Extreme language + extreme violence = hilarity.


(Moderator comment: I have to warn you all, if you're offended by foul language, don't click on the link!)


----------



## sammi (Feb 27, 2010)

LOL!!! Thanks for that


----------



## Yvonne G (Feb 28, 2010)

This guy is so good at imitating the real guy who does the slap chop commercial! It was pretty gory, but mighty funny!


----------



## sammi (Feb 28, 2010)

emysemys said:


> This guy is so good at imitating the real guy who does the slap chop commercial! It was pretty gory, but mighty funny!



I agree! He's got it down to a T! Haha


----------



## Stephanie Logan (Feb 28, 2010)

Eeek! That made me cringe, but I forwarded it to my two oldest kids just the same. 

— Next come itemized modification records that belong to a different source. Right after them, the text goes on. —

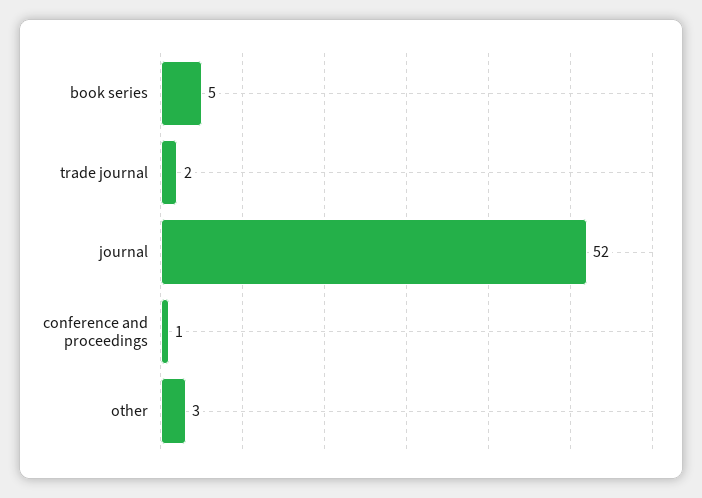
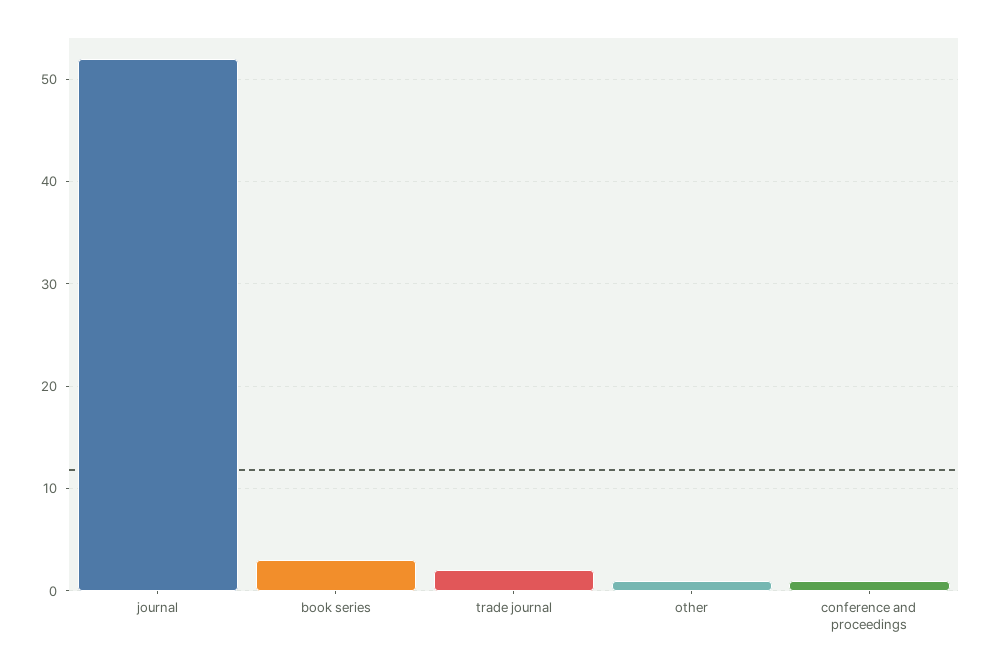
  {
-   "book series": 5,
+   "book series": 3,
    "trade journal": 2,
    "journal": 52,
    "conference and proceedings": 1,
-   "other": 3
+   "other": 1
  }

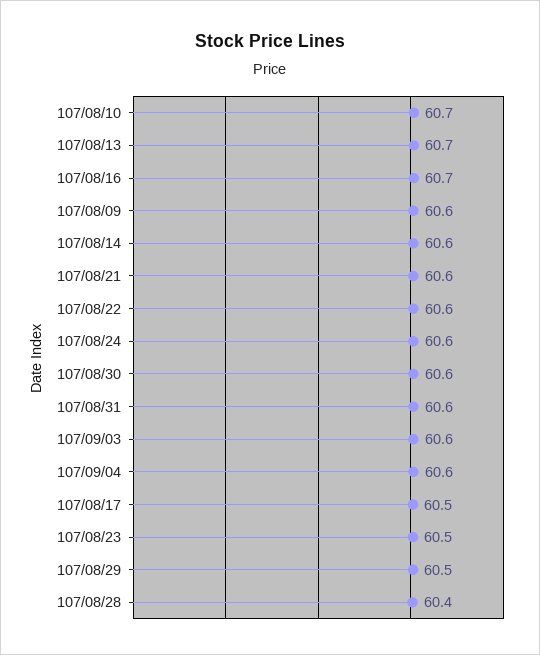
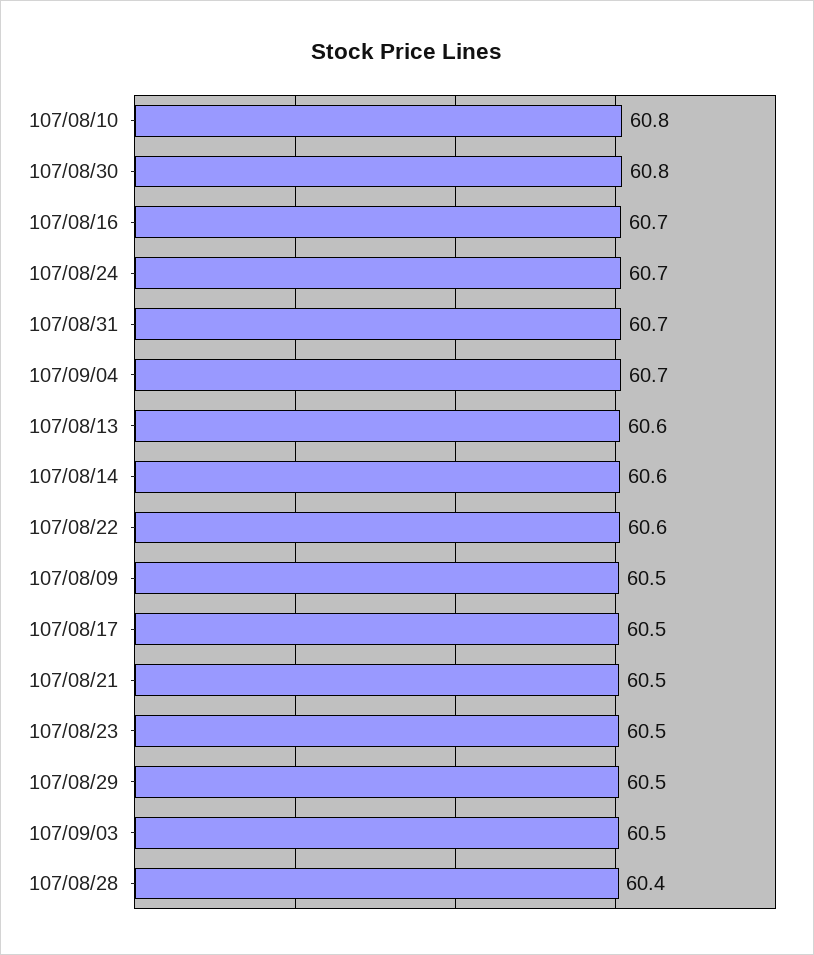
  {
-   "107/08/10": 60.7,
+   "107/08/10": 60.8,
-   "107/08/13": 60.7,
+   "107/08/13": 60.6,
    "107/08/16": 60.7,
-   "107/08/09": 60.6,
+   "107/08/09": 60.5,
    "107/08/14": 60.6,
-   "107/08/21": 60.6,
+   "107/08/21": 60.5,
    "107/08/22": 60.6,
-   "107/08/24": 60.6,
+   "107/08/24": 60.7,
-   "107/08/30": 60.6,
+   "107/08/30": 60.8,
-   "107/08/31": 60.6,
+   "107/08/31": 60.7,
-   "107/09/03": 60.6,
+   "107/09/03": 60.5,
-   "107/09/04": 60.6,
+   "107/09/04": 60.7,
    "107/08/17": 60.5,
    "107/08/23": 60.5,
    "107/08/29": 60.5,
    "107/08/28": 60.4
  }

Gotta love those Bwahston accents!


----------



## terryo (Feb 28, 2010)

There goes my lunch! LOL


----------



## dmmj (Feb 28, 2010)

it sounds dirty, the name I mean


----------



## Stephanie Logan (Mar 1, 2010)

You do realize that your poor little doggy avatar bears the burden of guilt by association, don't you?


----------